[Input data]

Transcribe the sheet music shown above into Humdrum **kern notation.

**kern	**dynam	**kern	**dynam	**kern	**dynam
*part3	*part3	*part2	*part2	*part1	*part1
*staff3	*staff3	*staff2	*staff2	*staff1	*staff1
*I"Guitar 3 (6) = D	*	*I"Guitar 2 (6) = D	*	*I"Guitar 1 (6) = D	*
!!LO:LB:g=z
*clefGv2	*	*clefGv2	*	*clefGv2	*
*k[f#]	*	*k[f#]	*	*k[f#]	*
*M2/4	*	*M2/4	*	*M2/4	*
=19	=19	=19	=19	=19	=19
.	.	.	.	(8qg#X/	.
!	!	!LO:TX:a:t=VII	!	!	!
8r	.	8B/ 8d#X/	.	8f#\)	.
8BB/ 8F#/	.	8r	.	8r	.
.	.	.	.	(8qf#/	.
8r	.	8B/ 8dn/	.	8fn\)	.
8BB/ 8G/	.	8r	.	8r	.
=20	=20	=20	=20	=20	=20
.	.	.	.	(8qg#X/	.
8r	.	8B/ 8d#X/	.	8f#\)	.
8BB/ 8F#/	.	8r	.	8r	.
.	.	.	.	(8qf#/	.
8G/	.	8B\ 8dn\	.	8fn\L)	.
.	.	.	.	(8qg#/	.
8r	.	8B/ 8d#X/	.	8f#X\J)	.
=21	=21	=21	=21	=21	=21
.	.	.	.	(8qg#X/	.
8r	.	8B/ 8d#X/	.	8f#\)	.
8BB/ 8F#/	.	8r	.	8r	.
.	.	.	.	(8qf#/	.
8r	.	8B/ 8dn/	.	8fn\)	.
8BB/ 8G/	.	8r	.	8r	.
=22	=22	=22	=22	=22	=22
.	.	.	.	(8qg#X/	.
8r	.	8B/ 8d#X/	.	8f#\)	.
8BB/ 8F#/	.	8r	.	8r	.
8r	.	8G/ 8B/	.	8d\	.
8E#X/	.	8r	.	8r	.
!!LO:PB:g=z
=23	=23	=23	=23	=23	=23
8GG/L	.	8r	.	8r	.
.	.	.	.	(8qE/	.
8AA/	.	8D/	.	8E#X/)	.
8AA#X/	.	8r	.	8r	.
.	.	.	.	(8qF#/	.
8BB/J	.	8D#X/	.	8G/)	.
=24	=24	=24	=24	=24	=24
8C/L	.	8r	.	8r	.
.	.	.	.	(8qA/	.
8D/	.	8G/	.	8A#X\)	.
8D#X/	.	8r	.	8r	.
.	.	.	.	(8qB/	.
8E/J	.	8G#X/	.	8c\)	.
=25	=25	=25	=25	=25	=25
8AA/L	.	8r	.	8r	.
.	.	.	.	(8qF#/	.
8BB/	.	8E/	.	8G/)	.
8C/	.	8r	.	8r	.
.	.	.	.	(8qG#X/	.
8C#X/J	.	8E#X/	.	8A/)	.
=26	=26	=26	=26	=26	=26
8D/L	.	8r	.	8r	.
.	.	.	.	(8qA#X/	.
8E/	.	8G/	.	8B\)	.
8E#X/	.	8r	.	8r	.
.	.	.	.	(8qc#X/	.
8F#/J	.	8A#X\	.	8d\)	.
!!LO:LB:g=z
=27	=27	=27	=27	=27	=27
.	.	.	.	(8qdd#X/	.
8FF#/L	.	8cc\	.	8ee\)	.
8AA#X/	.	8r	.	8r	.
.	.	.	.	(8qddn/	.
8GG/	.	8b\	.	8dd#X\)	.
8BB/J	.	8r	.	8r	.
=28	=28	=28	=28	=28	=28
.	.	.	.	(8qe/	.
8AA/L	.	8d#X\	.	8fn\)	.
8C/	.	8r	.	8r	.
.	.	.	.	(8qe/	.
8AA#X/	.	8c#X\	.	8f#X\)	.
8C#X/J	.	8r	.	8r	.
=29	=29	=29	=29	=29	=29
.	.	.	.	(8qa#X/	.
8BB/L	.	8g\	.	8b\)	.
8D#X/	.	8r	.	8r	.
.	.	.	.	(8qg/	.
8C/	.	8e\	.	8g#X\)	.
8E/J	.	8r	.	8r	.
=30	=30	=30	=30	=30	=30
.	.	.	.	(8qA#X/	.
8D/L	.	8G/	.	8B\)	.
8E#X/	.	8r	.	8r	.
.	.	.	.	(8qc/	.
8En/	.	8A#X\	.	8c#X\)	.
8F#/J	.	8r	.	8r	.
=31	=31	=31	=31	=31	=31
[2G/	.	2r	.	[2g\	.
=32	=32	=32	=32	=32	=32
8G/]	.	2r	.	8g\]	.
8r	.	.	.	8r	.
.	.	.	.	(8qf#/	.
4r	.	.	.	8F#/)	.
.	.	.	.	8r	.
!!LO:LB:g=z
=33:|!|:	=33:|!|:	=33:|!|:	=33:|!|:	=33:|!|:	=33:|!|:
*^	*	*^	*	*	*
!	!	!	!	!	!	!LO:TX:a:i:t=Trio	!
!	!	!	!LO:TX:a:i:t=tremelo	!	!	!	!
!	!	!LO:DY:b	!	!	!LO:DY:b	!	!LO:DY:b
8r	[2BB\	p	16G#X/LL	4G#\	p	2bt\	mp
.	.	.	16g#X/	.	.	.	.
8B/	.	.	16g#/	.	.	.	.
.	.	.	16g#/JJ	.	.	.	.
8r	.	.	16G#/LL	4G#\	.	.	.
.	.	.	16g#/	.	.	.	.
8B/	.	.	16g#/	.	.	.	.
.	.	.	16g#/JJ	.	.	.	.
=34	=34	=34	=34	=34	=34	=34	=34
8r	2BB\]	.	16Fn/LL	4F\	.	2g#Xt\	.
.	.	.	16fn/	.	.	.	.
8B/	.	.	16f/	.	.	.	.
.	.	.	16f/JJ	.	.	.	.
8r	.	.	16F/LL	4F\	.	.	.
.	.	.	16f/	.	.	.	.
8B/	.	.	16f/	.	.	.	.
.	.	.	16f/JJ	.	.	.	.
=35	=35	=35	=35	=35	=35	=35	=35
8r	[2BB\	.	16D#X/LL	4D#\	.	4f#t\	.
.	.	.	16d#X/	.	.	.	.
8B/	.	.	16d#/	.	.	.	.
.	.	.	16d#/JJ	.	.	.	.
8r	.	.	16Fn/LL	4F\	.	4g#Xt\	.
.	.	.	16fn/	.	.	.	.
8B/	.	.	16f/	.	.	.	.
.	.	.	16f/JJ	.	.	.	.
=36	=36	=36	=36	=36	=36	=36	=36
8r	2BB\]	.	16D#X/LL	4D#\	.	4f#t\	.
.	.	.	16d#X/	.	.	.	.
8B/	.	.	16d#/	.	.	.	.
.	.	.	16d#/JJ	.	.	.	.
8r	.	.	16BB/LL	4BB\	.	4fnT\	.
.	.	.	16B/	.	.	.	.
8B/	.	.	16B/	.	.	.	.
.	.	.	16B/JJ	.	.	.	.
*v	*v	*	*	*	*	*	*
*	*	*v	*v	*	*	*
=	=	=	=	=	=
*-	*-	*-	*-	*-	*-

[What to produce] Pick out each line in the material above that contains the string "kern".

[Exercise answer]
Transcribe the sheet music shown above into Humdrum **kern notation.
**kern	**dynam	**kern	**dynam	**kern	**dynam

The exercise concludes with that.